What does my library mean to me?
After writing a long, rambling, very probing draft on the subject, here's my rewrite.
My library of 489 books (plus the one I just bought at the Christian bookstore) is my trophy. It is a monument to my perceived self, proof that I am intellectual, that my interests are varied, even if several of the books remain unread, or bookmarked 32 pages in with boarding passes and napkins, or are relicts of my college days.
Owning books is virtuous. Owning good books is even more virtuous. I have imbedded this fact on my psyche and, with it, great pride in my 489 (plus 1) collection.
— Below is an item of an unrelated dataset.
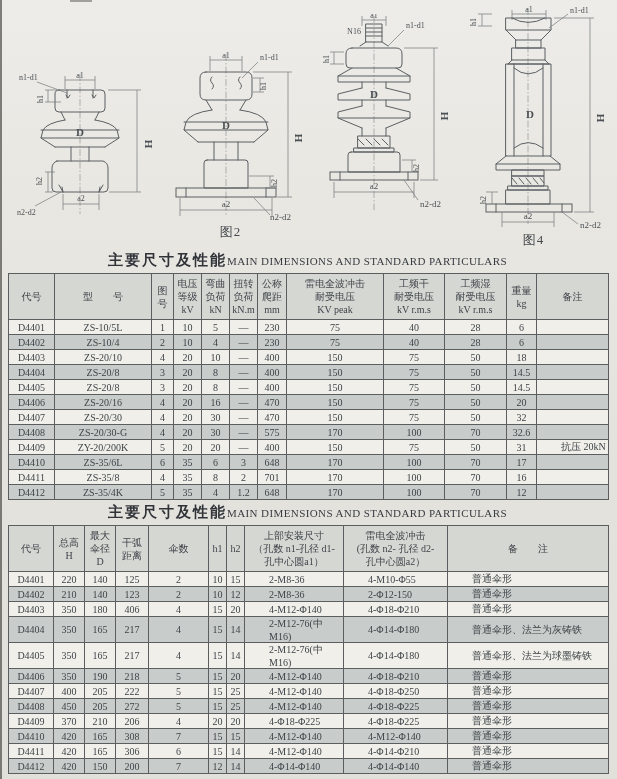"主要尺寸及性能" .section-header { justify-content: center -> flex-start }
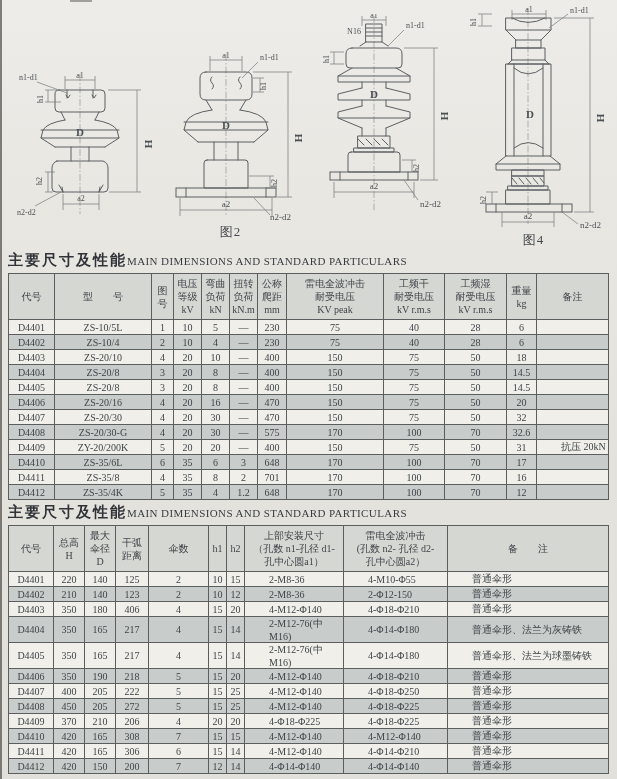"抗压 20kN" td.left { padding-left: 24px -> 8px }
|Maybe it all started with my favorite Disney princess and her love of books|
To get rid of a book feels like relinquishing part of who I was or who I want to be. The desire to be a woman who is more than a popular fiction reader, someone who is intellectual and deep and reads classics. And I do love an occasional dip into philosophy or history or Shakespeare! I do! But I'm probably never going to read a 751 page book on John Adams even though I am interested in who he was. And although I bought that still shrink-wrapped book on Sam Houston while at the San Jacinto Monument in Houston, Texas, and therefore have a sentimental attachment to it, realistically I'm never going to read 531 pages on him either. To get rid of a book is admitting that I will probably never pursue that potentially interesting topic.
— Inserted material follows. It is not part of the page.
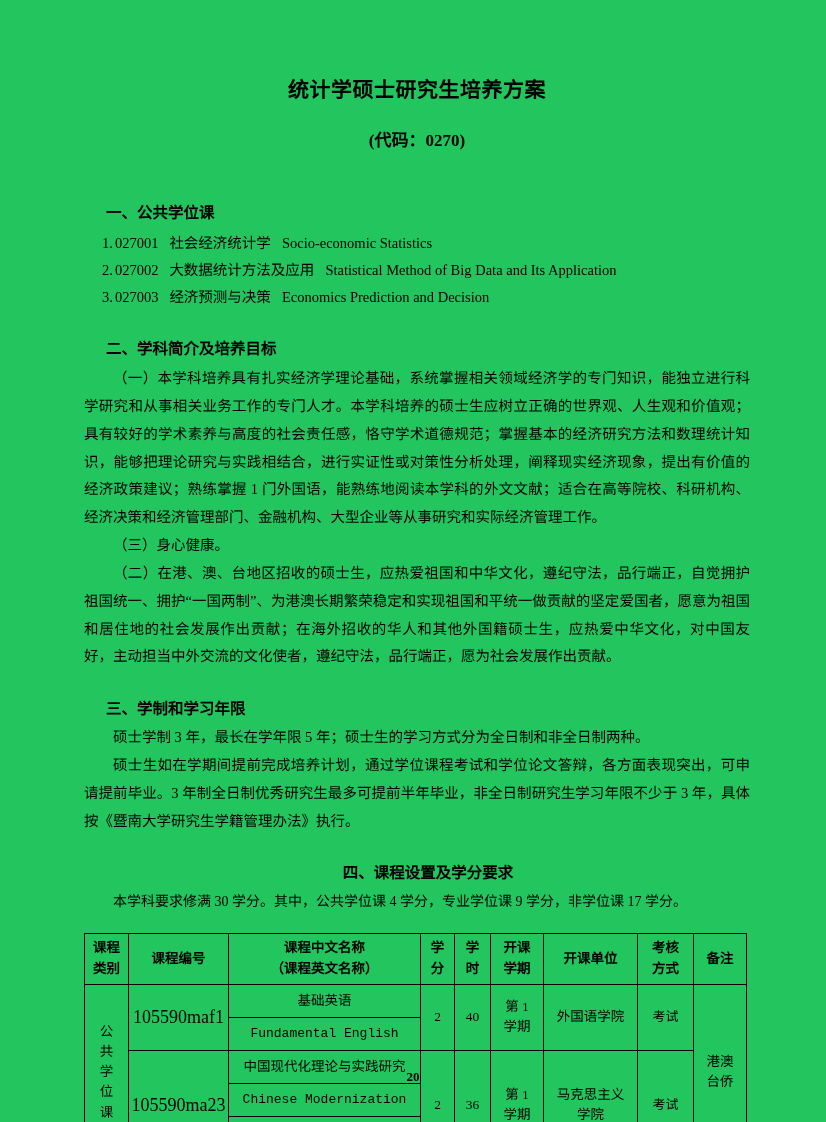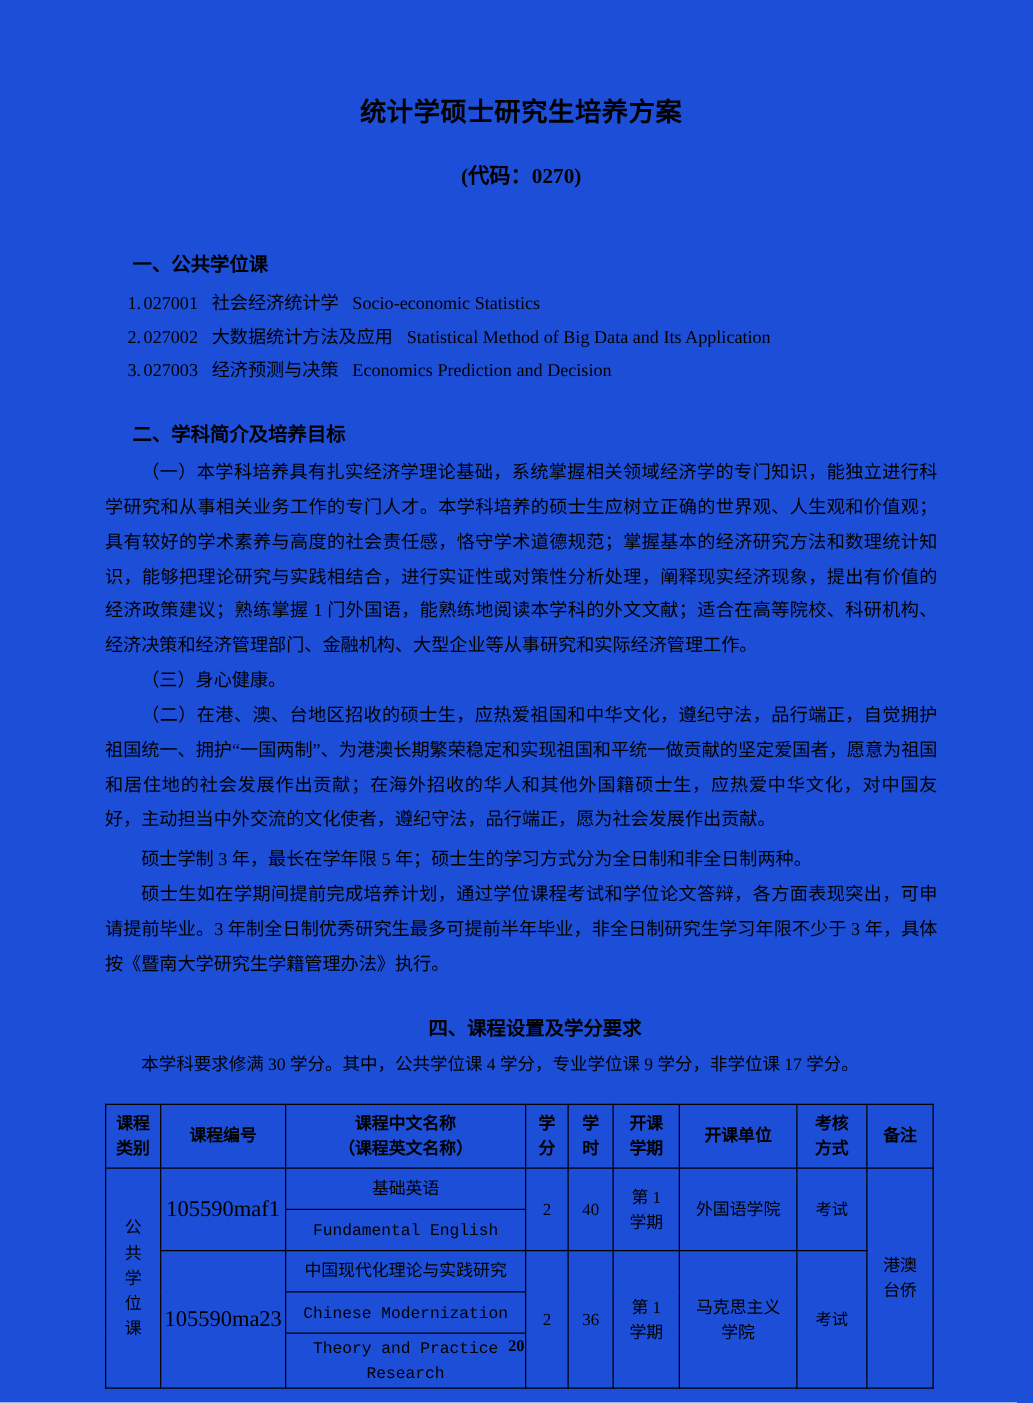"统计学硕士研究生培养方案" .page { background: #1d4ed8 -> #22c55e }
Counseling interests me, and Seeing With New Eyes is supposed to be a really good book on the topic, but right now, that's not where my interest lies. But it sure looks good on a shelf!
It looks good.
I want to tell you about all the different kinds of books (not just history!) I own just so you'll be impressed with me.
Yet, they are like a weight around my neck.
Afraid to let go of the memories--I bought American Women and World War II on the U.S.S. Midway while venturing out on a day trip by myself in San Diego!
Afraid to admit the unvirtuous fact that I like the Basil Rathbone movies better than the Original Illustrated Sherlock Holmes short stories.
Afraid to let go of books that would add greatly to that ideal future homeschool library.
Afraid to close a chapter and say I'm no longer interested in that subject.
That is the salient point:
I am not interested in them right now.
What do I actually read? What if, instead of holding onto books I'm interested in and take pride in and that I bought with great excitement for amazingly cheap prices, what if I culled my library down to what I actually read? It would be far more meager. Maybe not less interesting, but less diverse. Less to boast about. And with some of my favorites now on my Kindle app, not an accurate show-off of what I read.
|Is this me, or is this who I think I should be?|
What do I actually read? Now. This person today in real life in real time. If I got rid of some of the books I probably won't ever read, would I perhaps find my true self? Who I am now? Would I find something beautiful behind the lie that my identity is wrapped up in the gargantuan amount of looks-impressive-on-a-shelf books I own but don't read? Would I find that I can be an interesting, intelligent, culture-shaping individual without owning 489 (plus 1!) books?
This is my psychological connection to my books. Basically pride and fear.
P.S. After writing this draft, I gathered together 43 books to let go of. I am trying very hard to not let my emotions kick in and change my mind. I also have been reading the new book I bought--because that's what books are for.